- **Tâche assignée**: Recopiez à l'identique le passage de l'extrait sur les noces de Cana, plus bas, qui s'ouvre sur les mots « Évangile selon saint » et se ferme sur « avec ses disciples. ».

- **Extrait du document**:
○ ○ ○ ○ ○ ○ ○

Françoise Dolto

Évangile selon saint Jean. Jn 2, 1-11
Le troisième jour, il y eut des noces à Cana de Galilée, la mère de Jésus s'y trouvait. Jésus fut invité aussi à ces noces avec ses disciples.
Le vin venant à manquer, la mère de Jésus lui dit : "Ils n'ont plus de vin." Jésus lui répond : "Femme, qu'y a-t-il entre toi et moi ? Mon heure n'est pas encore venue."
Sa mère dit aux serviteurs : "Tout ce qu'il vous dira, faites-le."
Il y avait là six jarres de pierre destinées aux purifications des Juifs, elles contenaient chacune deux ou trois mesures. Jésus dit aux serviteurs : "Remplissez d'eau ces jarres." Ils les remplirent jusqu'au bord. "Puisez maintenant et portez-en au maître du repas. " Ils lui en portèrent.
L'intendant goûta l'eau changée en vin, il ne savait pas d'où cela venait mais les serviteurs qui avaient puisé l'eau le savaient bien. Il appelle alors le marié et lui dit : "Tout le monde sert d'abord le bon vin, et quand les gens sont gris, le moins bon. Toi, tu as gardé le bon vin jusqu'à maintenant."
Tel fut le premier signe de Jésus. Il l'accomplit à Cana en Galilée. Ainsi, il manifesta sa gloire et ses disciples crurent en lui.

Gérard Sévérin interroge Françoise Dolto :
[...] ce premier "signe" que fait Jésus. Il l'accomplit à la demande de sa mère. Il se passe donc quelque chose d'important entre ce fils et sa mère ! "Ce n'est pas l'heure", dit-il, et finalement c'est l'heure. Que se passe-t-il ?
F.D. : Mais... il se passe un accouchement !
Une fête de noces tourne court : il n'y a plus de vin. Marie le dit à Jésus : "Ils n'ont plus de vin." Que lui répond Jésus ? "Ce n'est pas mon heure." Sur ce, Marie ne dit pas ; "Allons bon, ce n'est pas son heure." Au contraire, comme si elle n'avait pas entendu les mots de Jésus, elle dit aux serviteurs : "Tout ce qu'il vous dira, faites-le."

○ ○ ○ ○ ○ ○ ○

- **Données affichées**:
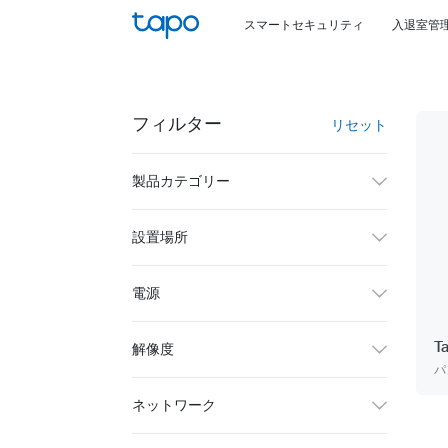
Click
スマートセキュリティ
入退室管
to
skip
the
navigation
フィルター
リセット
bar
製品カテゴリー
設置場所
電源
T
解像度
パ
ネットワーク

○ ○ ○ ○ ○ ○ ○

- **Réponse attendue**:
Évangile selon saint Jean. Jn 2, 1-11
Le troisième jour, il y eut des noces à Cana de Galilée, la mère de Jésus s'y trouvait. Jésus fut invité aussi à ces noces avec ses disciples.